Hints for Essay Writing

Presentation: All essays must be word-processed, except in situations relating to disability. Please use a 10- or 12-point font and set standard and consistent margins. Use the “spell-checker” function before printing your final version of your essay. Be sure to put only your student number, not your name, on the essay and the cover sheet. The point of marking blind is that the marker does not know the essay-writer’s identity!

Footnotes and bibliography: All essays must include footnotes and a bibliography. The standard footnote structure is as follows:
Natalie A. Zacek, The History of Everything (London: Yale University Press, 2003), p. 29.
That same title would appear thus in the bibliography:
Zacek, Natalie A. The History of Everything. London: Yale University Press, 2003.
All direct quotations and statistics (e.g.: One hundred thousand soldiers participated in the Battle of Gettysburg, or The federal budget deficit was three billion dollars in 1988) must be footnoted.

Direct quotations from secondary sources: You may occasionally find a phrase or sentence in a secondary source which you find particularly useful in expressing an idea. In general, though, you are advised to use your own words. I will not look favourably on essays which consist of a series of quotations joined loosely together.

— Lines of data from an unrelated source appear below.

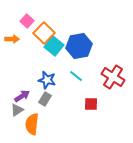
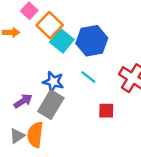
gray rectangle: (45, 99) -> (51, 105), size x1.6
gray triangle: (17, 110) -> (17, 136), moved

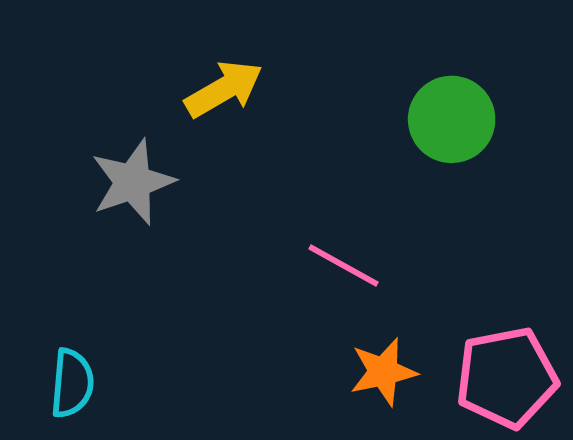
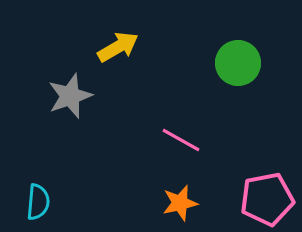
orange star: (383, 372) -> (180, 203), moved

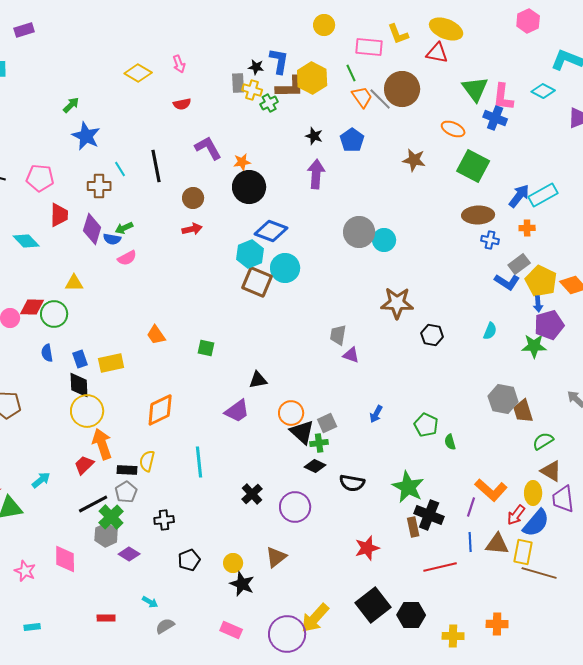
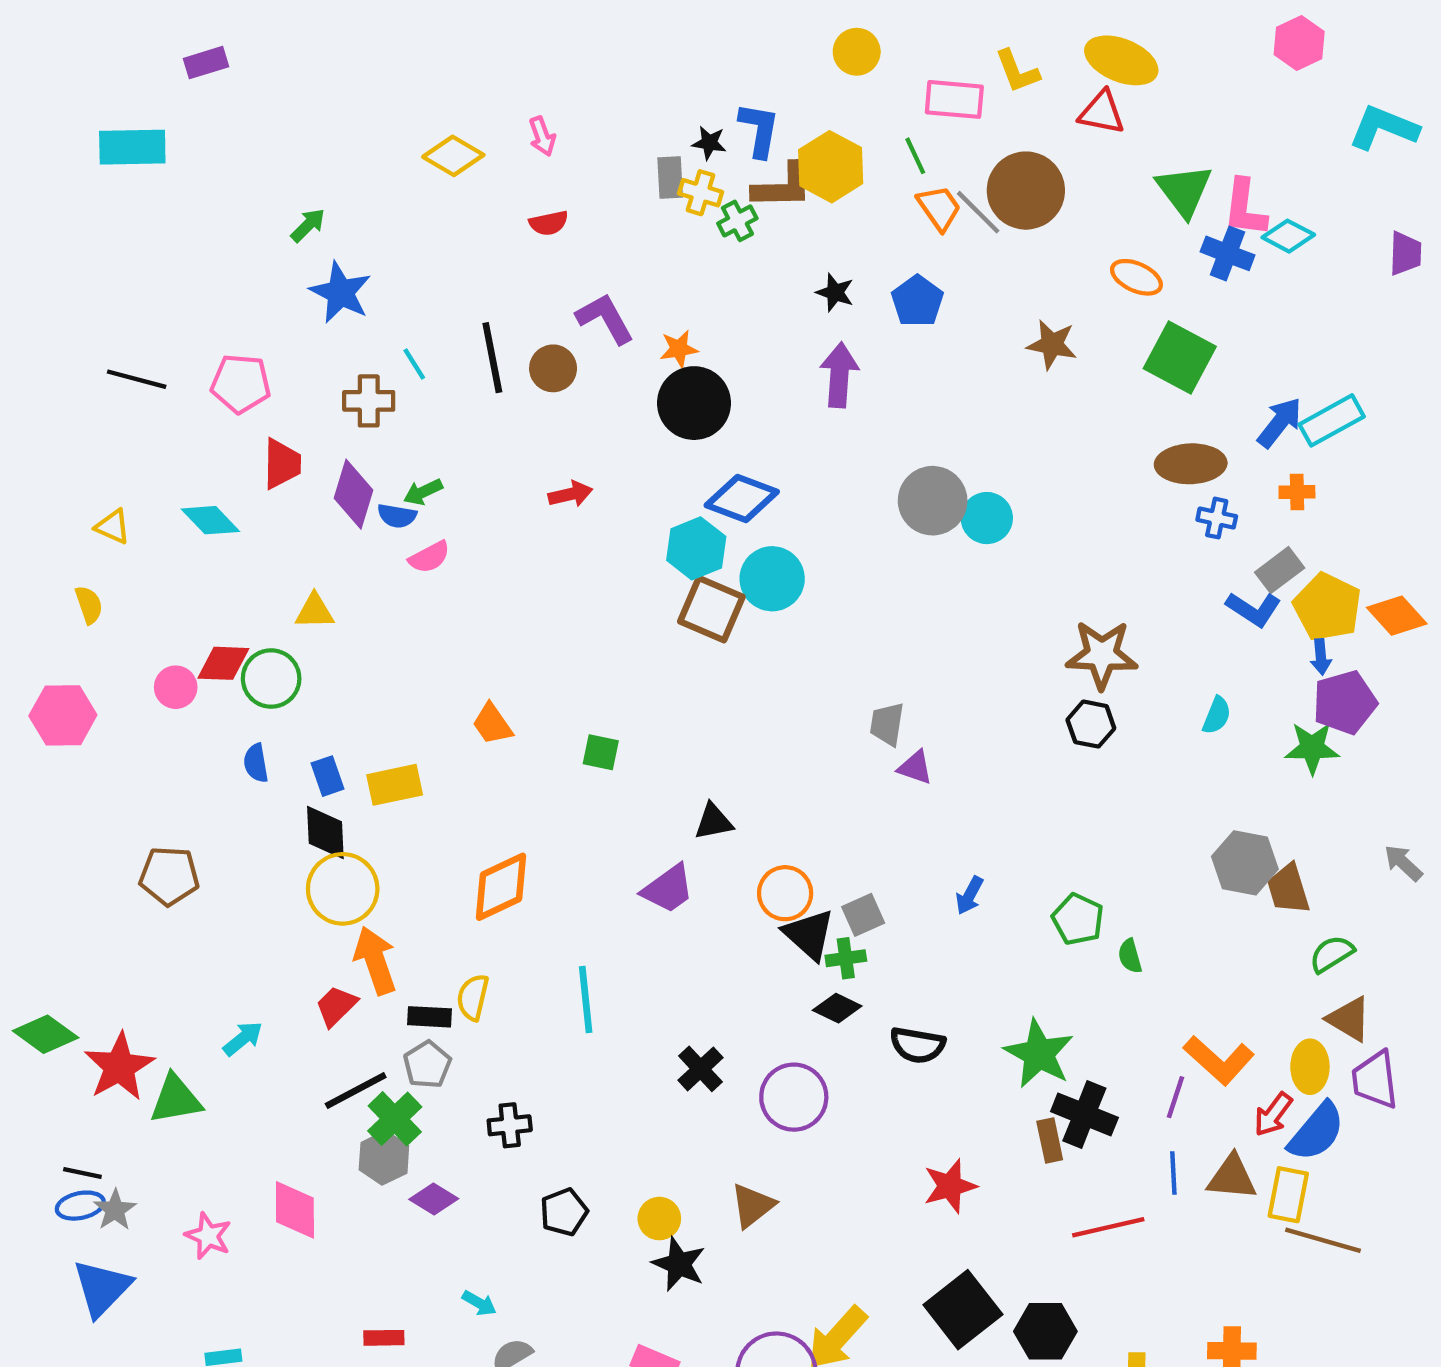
cyan diamond: (543, 91) -> (1288, 236), moved
brown circle: (193, 198) -> (553, 368), moved
brown star: (397, 303) -> (1102, 655), moved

Use of Internet sources: There are many useful sources of historical information available on the Internet, such as those produced by museums, archives, and universities. However, the unregulated nature of the Internet means that individuals and groups can post materials without having to take any responsibility for their accuracy, unlike the authors of scholarly books and articles. Before employing or citing material from the Internet, ask yourself the following questions: who produced the website? what is that person/group’s motivation for maintaining the site? what sorts of quality control mechanisms (footnotes; bibliography; explanatory notes) have been employed?
If you do cite information from the Internet, please include the full URL, the site’s name, and the date(s) on which you consulted it. For example:
www.loc.gov/memory/reconstruction.html; Reconstruction Photographs, American Memory Collection, Library of Congress; 29 September 2003.

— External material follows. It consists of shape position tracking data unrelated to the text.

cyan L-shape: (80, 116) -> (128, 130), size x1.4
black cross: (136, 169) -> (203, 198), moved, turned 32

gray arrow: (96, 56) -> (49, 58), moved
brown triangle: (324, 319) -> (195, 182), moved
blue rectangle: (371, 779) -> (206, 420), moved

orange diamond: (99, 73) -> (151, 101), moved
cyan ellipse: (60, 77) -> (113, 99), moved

Late essays: I am not allowed to grant extensions on essay deadlines; that responsibility is administered by a committee in the English and American Studies department. Please make every effort to submit your essay by the date due. If you anticipate being unable to do so, due to, for example, personal or family emergencies, please contact the EAS office as soon as possible, and be prepared to present documentation (e.g: medical excuses) in support of your case.

Please ask me for clarification on any of these issues. I suggest that you also consult the Department of English and American Studies’s Essay Style Recommendations, available online here; this document can be accessed only from University computers.